If we’re not allowing ourselves to lie about what America is anymore, take a step further back and stop lying about what humanity is. We have so much potential, so much we could accomplish if we simply looked into ourselves, examined everything going into each of our choices closely, and chose to be not-awful. We won’t, though.
That’s the real tragedy here. We are the stories we tell, and so many of the stories we tell are designed to reinforce the awfulness. And, chief among those stories? The story that you are this awesome creature, with a conscience that prevents you from doing anything bad, and that people who do bad things do them because they’re bad examples of humanity, more animal than person. It’s bullshit, and it’s harmful bullshit.

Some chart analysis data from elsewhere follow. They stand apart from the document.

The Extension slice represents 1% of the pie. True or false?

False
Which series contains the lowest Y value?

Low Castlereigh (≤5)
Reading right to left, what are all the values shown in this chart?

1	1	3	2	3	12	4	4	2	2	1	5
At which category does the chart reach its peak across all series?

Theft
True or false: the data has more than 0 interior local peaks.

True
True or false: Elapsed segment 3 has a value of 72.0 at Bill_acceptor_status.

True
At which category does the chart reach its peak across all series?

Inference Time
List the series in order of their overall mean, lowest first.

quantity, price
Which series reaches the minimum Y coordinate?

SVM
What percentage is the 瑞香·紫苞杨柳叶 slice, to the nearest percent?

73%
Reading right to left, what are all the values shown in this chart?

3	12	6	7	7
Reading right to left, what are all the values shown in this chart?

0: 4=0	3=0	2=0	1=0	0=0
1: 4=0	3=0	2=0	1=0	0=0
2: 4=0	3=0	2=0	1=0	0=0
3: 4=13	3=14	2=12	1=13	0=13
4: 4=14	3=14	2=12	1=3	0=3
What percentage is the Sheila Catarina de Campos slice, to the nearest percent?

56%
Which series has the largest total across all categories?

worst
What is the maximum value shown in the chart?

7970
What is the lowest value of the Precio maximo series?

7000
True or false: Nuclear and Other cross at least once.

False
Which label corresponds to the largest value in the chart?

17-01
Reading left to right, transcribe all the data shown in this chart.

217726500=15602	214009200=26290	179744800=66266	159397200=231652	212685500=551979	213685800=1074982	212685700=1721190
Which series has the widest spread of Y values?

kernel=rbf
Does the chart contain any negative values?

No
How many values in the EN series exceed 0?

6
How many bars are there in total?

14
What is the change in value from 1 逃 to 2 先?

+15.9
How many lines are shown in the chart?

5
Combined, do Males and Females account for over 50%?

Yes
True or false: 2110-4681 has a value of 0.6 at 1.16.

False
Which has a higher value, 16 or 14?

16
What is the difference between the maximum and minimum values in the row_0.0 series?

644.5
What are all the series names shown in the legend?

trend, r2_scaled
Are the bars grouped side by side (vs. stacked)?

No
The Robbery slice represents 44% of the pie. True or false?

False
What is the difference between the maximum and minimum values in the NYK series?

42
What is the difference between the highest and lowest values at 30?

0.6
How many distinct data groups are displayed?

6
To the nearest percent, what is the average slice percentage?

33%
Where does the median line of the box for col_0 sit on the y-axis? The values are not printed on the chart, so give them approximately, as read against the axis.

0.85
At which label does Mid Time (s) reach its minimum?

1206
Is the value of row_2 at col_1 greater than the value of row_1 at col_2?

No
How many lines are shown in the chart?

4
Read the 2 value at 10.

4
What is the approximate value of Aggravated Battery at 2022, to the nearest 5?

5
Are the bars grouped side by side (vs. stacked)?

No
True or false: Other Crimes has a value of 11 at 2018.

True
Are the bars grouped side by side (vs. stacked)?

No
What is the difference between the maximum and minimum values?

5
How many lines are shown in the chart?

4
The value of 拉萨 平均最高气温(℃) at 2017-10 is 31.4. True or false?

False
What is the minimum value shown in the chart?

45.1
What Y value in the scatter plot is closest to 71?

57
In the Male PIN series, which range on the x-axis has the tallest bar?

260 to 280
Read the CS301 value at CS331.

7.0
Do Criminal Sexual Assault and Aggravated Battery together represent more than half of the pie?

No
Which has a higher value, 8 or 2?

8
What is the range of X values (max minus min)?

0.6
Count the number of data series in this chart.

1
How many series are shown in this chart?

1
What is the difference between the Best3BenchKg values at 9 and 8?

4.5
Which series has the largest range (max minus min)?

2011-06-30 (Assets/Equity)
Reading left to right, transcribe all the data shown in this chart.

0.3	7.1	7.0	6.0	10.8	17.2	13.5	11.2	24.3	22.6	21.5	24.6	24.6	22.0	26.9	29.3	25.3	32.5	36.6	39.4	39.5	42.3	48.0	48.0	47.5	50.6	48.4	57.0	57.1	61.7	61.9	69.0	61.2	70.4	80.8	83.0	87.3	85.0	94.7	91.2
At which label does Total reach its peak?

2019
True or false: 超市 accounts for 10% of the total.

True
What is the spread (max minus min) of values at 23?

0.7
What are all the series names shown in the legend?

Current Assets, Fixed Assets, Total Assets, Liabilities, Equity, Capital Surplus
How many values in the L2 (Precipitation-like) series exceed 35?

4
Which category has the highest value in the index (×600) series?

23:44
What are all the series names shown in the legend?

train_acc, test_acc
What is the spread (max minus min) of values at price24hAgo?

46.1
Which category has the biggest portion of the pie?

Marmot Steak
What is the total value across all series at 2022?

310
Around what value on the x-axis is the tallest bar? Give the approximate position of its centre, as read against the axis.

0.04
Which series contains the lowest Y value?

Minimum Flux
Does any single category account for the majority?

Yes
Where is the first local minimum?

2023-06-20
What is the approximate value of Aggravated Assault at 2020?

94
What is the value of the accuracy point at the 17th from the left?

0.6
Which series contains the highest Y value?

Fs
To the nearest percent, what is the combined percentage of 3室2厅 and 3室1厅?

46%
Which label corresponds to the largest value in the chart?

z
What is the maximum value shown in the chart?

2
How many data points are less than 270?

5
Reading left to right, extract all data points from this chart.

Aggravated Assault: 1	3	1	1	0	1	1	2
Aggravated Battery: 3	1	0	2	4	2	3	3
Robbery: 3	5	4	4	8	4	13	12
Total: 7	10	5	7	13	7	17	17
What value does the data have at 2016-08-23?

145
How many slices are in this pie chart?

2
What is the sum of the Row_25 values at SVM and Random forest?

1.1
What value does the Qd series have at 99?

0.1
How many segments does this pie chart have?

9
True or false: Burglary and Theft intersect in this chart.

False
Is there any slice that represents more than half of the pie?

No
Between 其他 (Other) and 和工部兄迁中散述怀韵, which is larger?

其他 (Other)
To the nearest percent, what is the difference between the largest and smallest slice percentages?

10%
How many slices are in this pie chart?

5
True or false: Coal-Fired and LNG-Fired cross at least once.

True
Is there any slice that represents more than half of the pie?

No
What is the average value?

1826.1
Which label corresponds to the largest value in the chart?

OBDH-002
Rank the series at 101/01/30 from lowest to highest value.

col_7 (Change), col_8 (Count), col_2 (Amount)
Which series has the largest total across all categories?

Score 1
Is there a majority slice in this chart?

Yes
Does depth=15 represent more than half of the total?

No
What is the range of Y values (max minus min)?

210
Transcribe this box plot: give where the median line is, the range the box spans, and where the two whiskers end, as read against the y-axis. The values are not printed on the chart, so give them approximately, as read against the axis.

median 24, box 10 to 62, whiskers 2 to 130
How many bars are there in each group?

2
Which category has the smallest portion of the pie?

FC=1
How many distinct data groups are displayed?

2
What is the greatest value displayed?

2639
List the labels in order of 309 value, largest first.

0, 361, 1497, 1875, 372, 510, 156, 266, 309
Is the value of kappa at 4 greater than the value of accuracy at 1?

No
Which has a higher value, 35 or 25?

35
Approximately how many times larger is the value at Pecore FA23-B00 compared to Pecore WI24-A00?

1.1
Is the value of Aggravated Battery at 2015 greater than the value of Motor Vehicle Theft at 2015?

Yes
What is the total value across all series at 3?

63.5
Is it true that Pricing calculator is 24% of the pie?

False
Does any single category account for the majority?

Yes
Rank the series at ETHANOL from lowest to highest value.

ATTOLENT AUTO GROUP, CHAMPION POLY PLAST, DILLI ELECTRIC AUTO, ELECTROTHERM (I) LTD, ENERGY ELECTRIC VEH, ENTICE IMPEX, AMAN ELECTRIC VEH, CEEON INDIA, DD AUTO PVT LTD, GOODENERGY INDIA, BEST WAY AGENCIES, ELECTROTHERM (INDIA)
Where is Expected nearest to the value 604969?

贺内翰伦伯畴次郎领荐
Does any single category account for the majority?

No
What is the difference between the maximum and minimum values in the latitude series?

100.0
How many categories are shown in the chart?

Calling someone an animal in order to make them okay to hate or hurt has one purpose, and one purpose alone: it prevents you from holding a mirror to yourself, and seeing exactly how horrible humans are, how horrible you yourself are. And that’s the worst thing of all, because until you see that — truly see it — and recognize it in yourself, you can’t reject it and choose to be better than your vestigial primate instincts. You can’t truly be moral until you recognize the forces in you that are… not immoral, very few people deliberately and consciously act against their own convictions, but amoral. The instincts that tell you to attack threats and out-group members, that tell you to go against your better judgement to conform to your own group, that tell you that something is okay because you or your in-group is doing it, but not-okay when someone else does it, because you’re moral creatures; you’re humans and they’re animals.
No.
We’re all humans, and that is a horrible thing to be. So we have to be better. Because we can be better.
And it starts with discarding dehumanization, holding up the mirror, and gazing into the eyes of the monster within.
That’s not to say that we shouldn’t judge people for letting their own monster within run around unleashed. Absolutely we should, and we must. But pretending that having a monster influencing your actions is somehow unusual is only giving your own monster tacit permission to act out, and to ignore it or excuse it when it does. And that, my friends, is what causes all of this that we’re currently experiencing. And that’s what has to stop.